More on deploying CouchDB for I Play WoW
So its been well over 48 hours with CouchDB as a major data source for the I Play WoW Facebook application. It has been a lot of fun moving over to it and rethinking the way that some things are being done. This is sort of a quick overview of why I wanted to move over and what I got and lost doing so.
CouchDB represents where data storage systems are going and I want to know as much about it as possible. The data structures that I Play WoW uses lend themselves to CouchDB very well. I also really like the model that CouchDB follows with document revisions.
- Win: I'm not bound to table columns! If I want to start supporting additional fields for characters, I just have to start using them. I don't have to perform table maintenance or require data-store downtime to develop features.
- Win: CouchDB's RESTful JSON over http interface makes caching super simple with something like Varnish. MySQL had some nifty caching internals for frequent queries, but I think the randomness of I Play WoW diminishes the value of them. To my knowledge Mnesia didn't do much at all regarding query caching.

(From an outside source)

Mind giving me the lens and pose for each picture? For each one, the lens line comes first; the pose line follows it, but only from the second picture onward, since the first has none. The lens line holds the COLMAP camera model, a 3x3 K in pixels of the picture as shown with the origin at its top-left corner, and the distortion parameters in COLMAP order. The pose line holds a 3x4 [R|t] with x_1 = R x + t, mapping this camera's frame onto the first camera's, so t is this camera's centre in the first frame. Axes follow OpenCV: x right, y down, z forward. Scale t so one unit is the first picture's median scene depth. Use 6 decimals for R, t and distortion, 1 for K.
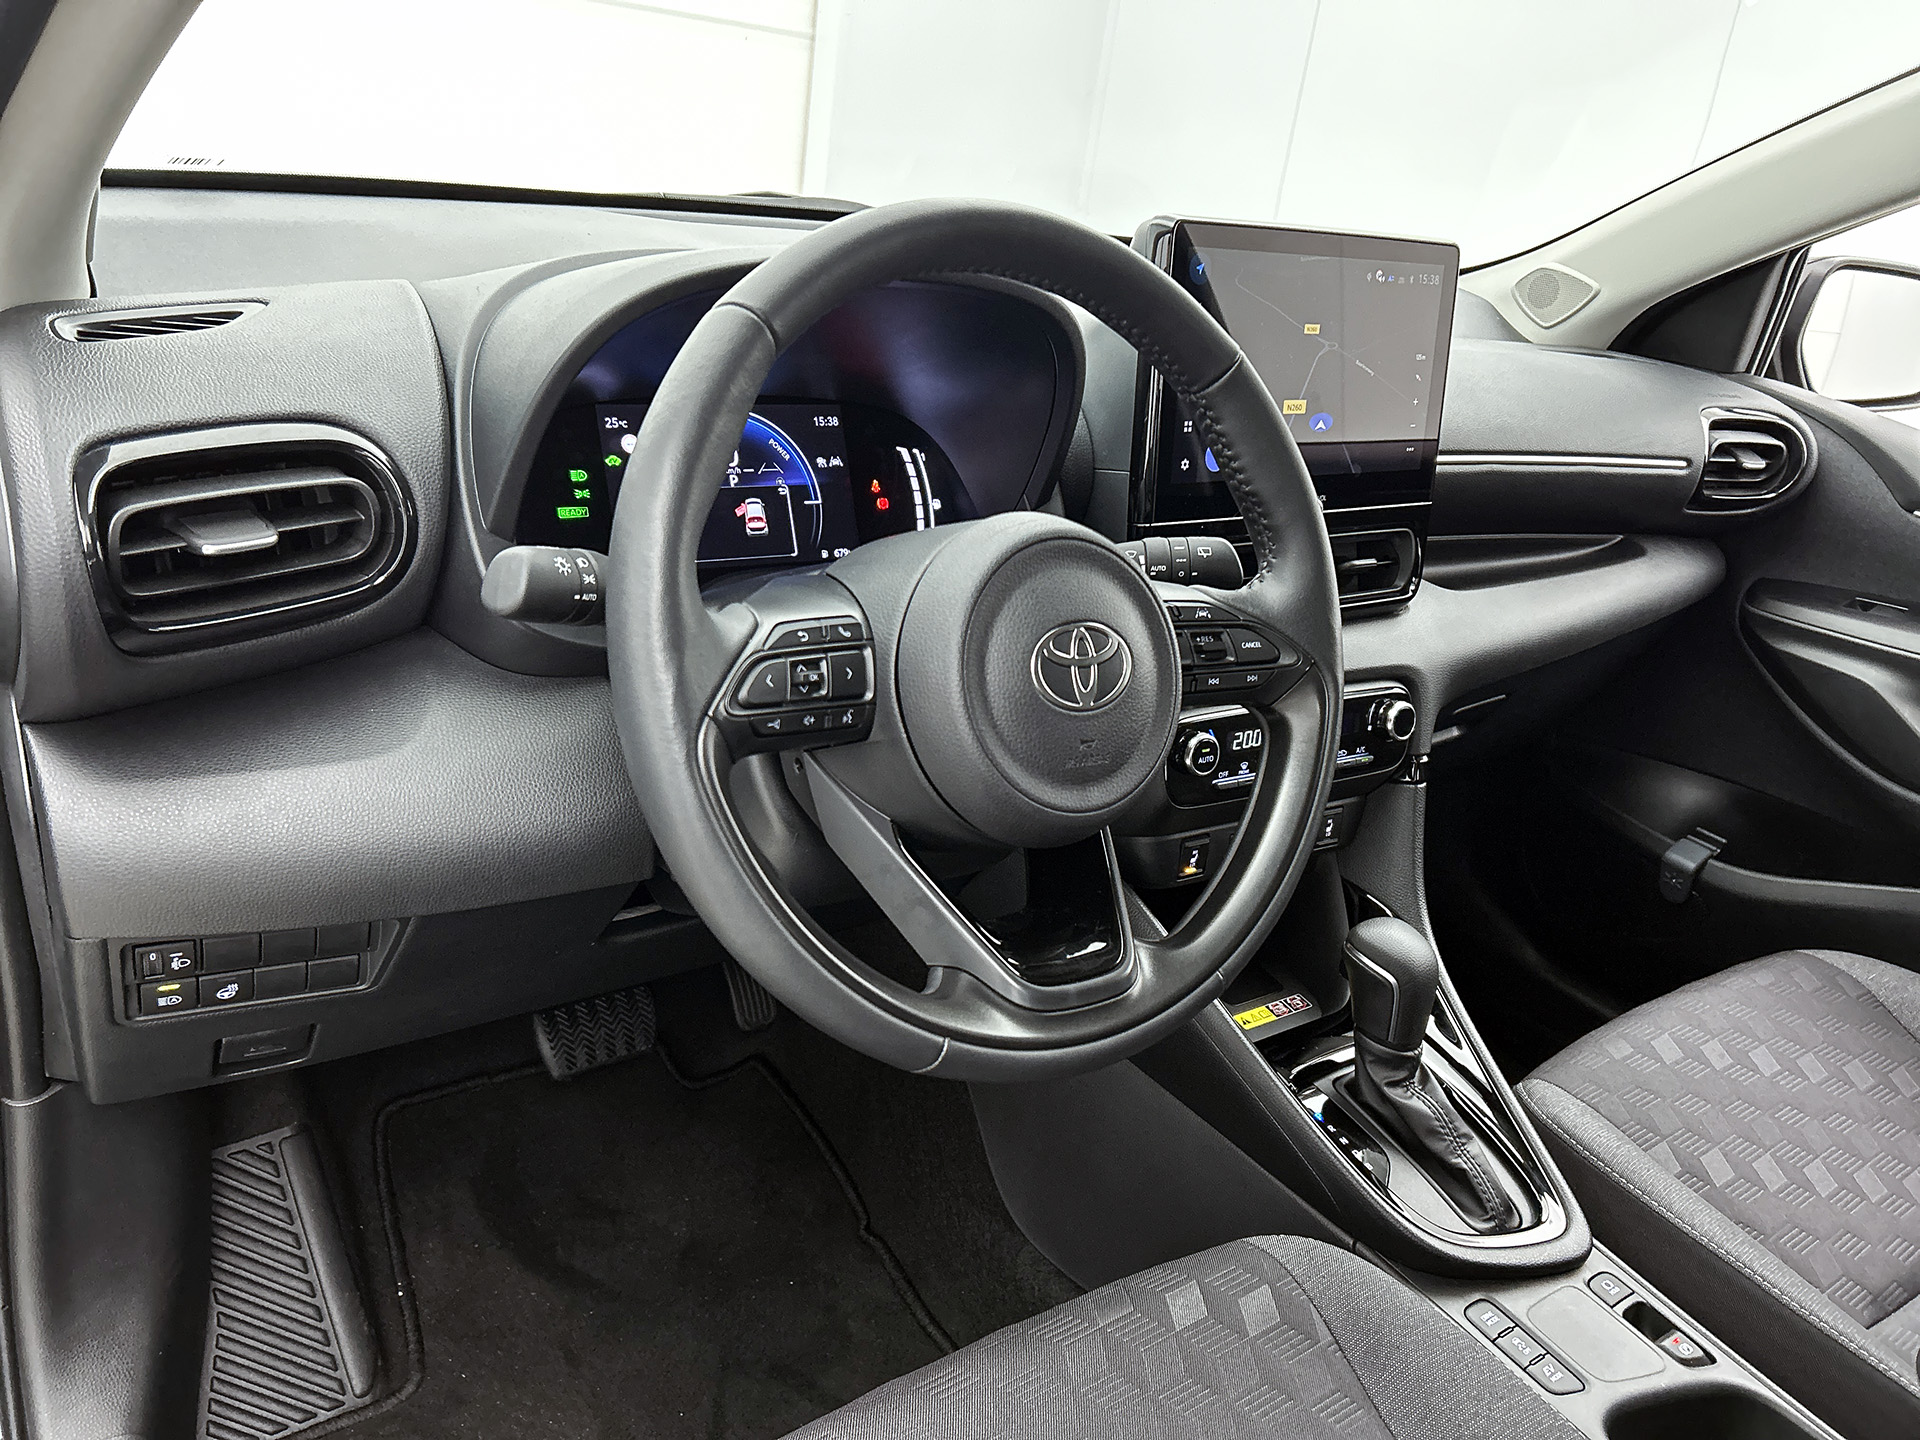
lens RADIAL K [[1483.2, 0, 980.1], [0, 1483.2, 734.8], [0, 0, 1]] dist [0.052402, -0.053526]
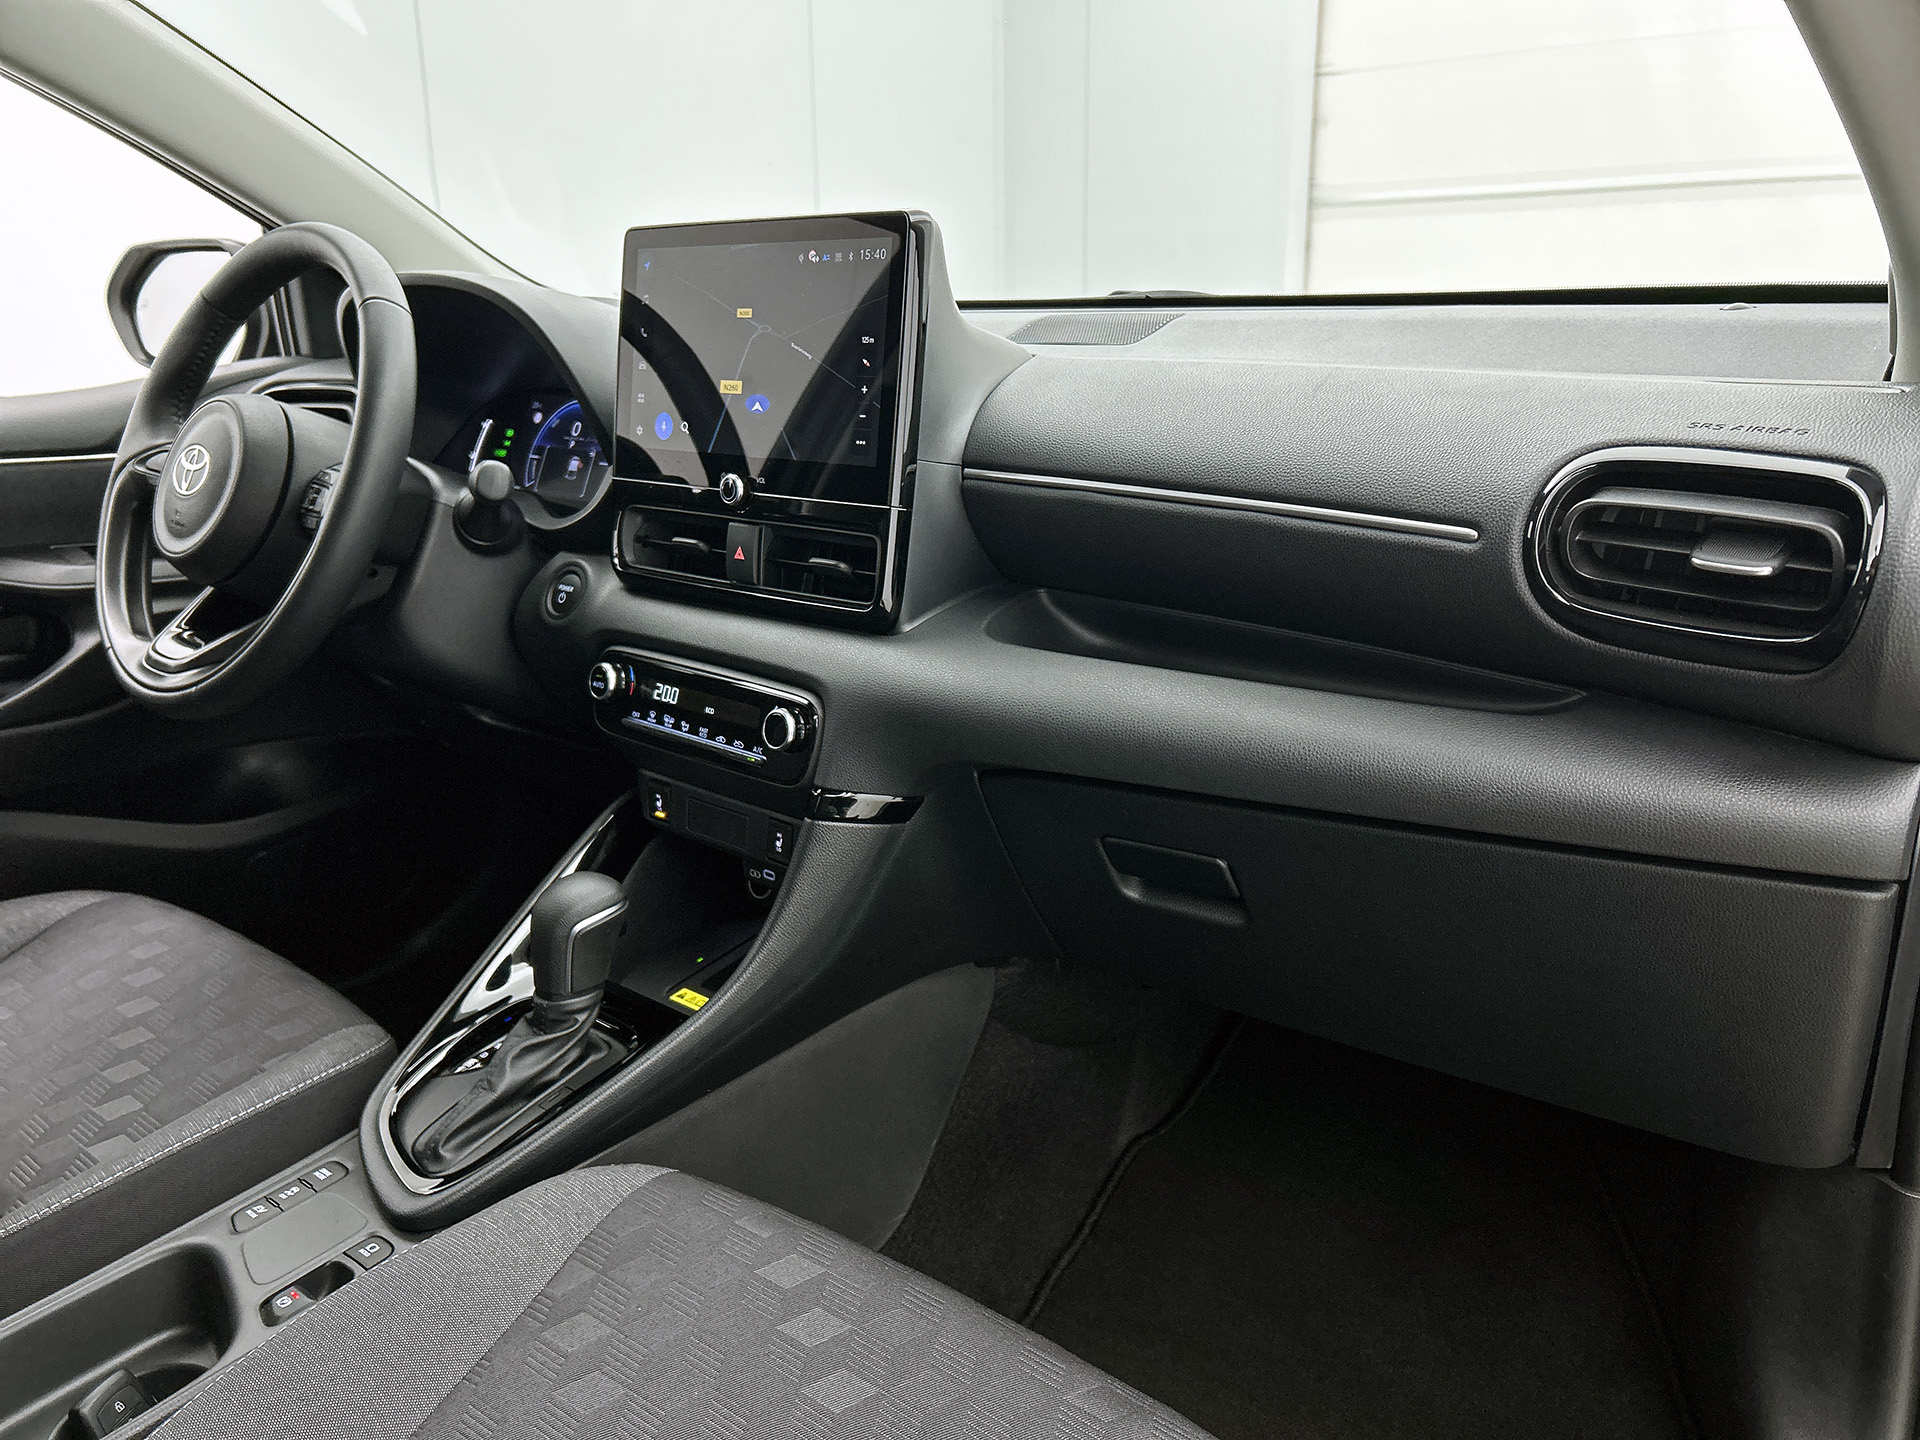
lens RADIAL K [[1483.2, 0, 932.2], [0, 1483.2, 719.9], [0, 0, 1]] dist [0.052402, -0.053526]
pose [[0.222126, 0.140444, -0.964850, 1.340270], [-0.337996, 0.939302, 0.058912, -0.113746], [0.914559, 0.313029, 0.256113, 0.973118]]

Win: Another very nice perk to using JSON over http is that I don't need x, y or z libraries to use it. I wrote a really simple (under 200 lines) erlang module for I Play WoW and most of my testing and development just used curl.
curl -X POST --data '{ "map" : "function(doc) { if (doc.version == 2) { emit(doc.crc, [doc._id, doc._rev, doc.name, doc.version, doc.realm]); } }" }' --header "Content-Type: application/json" http://127.0.0.1:5984/iplaywow/_temp_viewWin: Views rock! Using view collation I've cut down what would be the number of queries that I have to execute. Loading a guild or realm page is now just one http request as opposed to 3-5 queries.

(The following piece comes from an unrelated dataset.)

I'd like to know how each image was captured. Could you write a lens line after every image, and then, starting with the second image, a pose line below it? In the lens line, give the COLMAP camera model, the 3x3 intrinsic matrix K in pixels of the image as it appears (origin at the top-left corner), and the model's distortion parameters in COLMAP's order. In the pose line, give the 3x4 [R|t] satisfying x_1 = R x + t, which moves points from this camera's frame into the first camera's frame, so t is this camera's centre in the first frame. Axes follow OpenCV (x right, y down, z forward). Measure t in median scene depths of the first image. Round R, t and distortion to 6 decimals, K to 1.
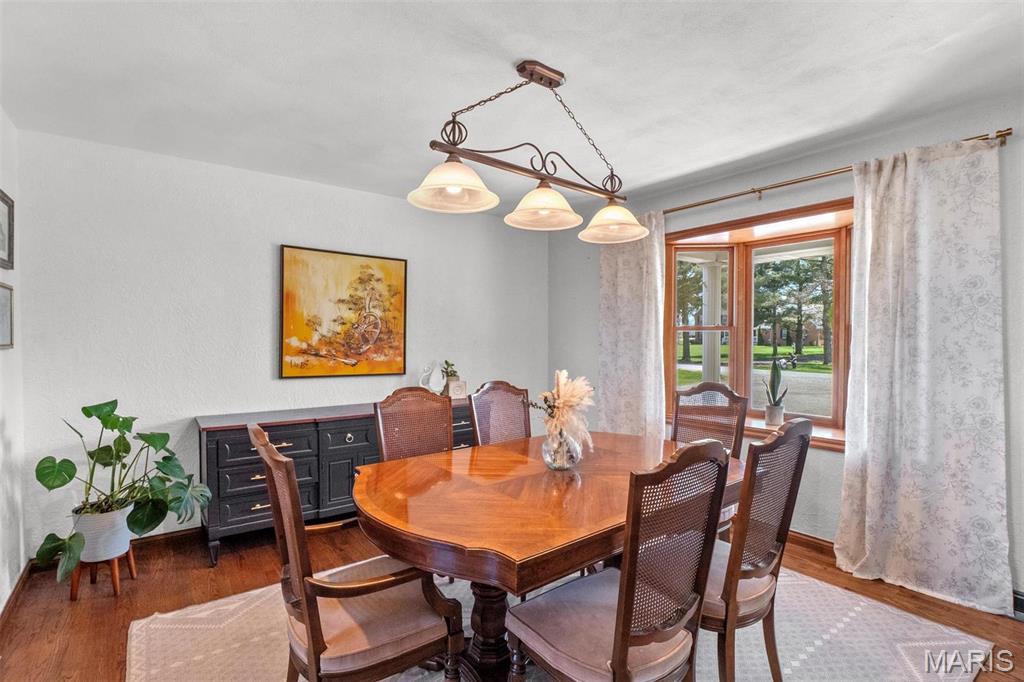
lens RADIAL K [[482.2, 0, 508.5], [0, 482.2, 349.9], [0, 0, 1]] dist [-0.010955, -0.002337]
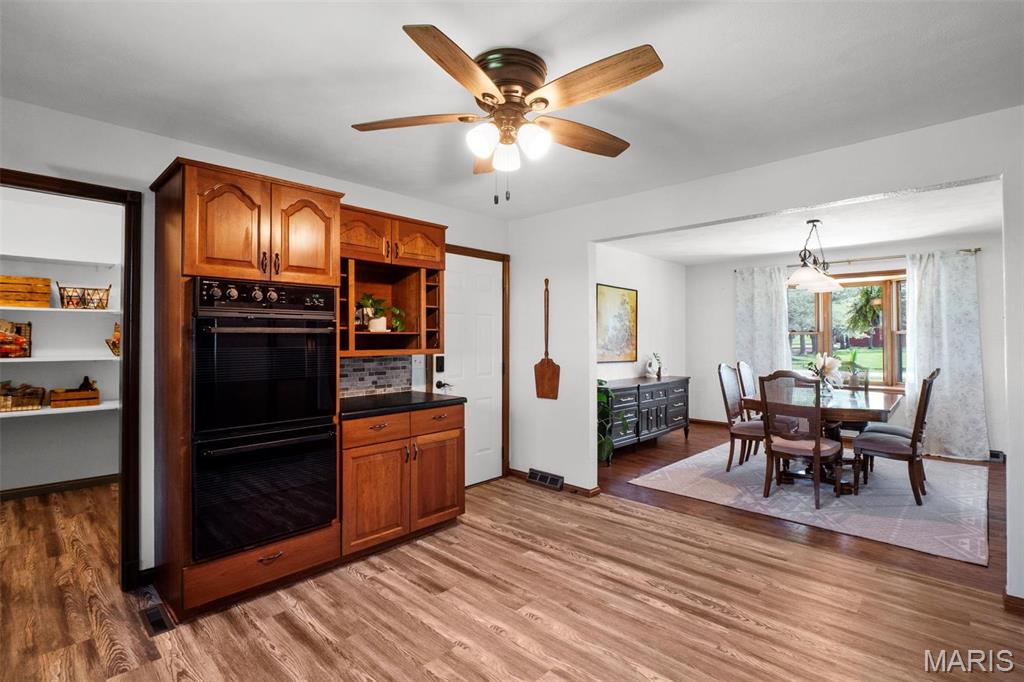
lens RADIAL K [[482.2, 0, 513.9], [0, 482.2, 332.0], [0, 0, 1]] dist [-0.010955, -0.002337]
pose [[0.987419, 0.001465, 0.158118, -1.403676], [0.004854, 0.999205, -0.039570, 0.023310], [-0.158050, 0.039840, 0.986627, -0.829491]]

- Win: The flexibility of "loose" documents let me do really cool things like character versioning. With the World of Warcraft Armory crawler now using CouchDB when I fetch character information and determine that it is newer than what I'm already storing I can archive the old document and create a new character document with an incremented version. The views for characters, guilds and realms use these versions to retrieve the latest versions of characters. I'm excited about this the most because it gives me the ability to develop features that let you "diff" character versions.
- Compromise: I'm not sure if views are as snappy as Mnesia or MySQL queries. Doing direct document fetching is really quick but sometimes it takes a little longer than I expect with complex views. I'm pretty confident that as the project matures this will become less and less of an issue. Varnish also helps.

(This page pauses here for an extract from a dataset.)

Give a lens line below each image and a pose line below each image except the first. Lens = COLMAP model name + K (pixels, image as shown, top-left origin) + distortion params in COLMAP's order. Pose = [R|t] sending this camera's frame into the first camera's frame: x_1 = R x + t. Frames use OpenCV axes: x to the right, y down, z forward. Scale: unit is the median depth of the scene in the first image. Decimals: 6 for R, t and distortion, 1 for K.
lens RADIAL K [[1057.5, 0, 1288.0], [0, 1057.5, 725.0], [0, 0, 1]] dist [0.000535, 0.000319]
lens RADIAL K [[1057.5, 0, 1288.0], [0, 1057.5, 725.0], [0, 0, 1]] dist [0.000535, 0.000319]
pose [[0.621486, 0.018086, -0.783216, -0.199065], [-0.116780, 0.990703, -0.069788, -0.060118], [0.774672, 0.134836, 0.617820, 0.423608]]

Right now the main database that I'm using has just over 350,000 documents representing characters, realms and guilds. I've got about 20 views for different things and still exploring ways to better utilize them. I'm still using Mnesia for some things, but I'm actively developing and exploring ways to move away from it.
What I really want to do is find a way to snapshot a table and freeze it on Amazon S3 or something. It'd be really cool to be able to fire up an EC2 instance the creates a replicator that dupes data up to a certain point, dumps the data to some sort of backup file, pushes it to S3 and destroys itself.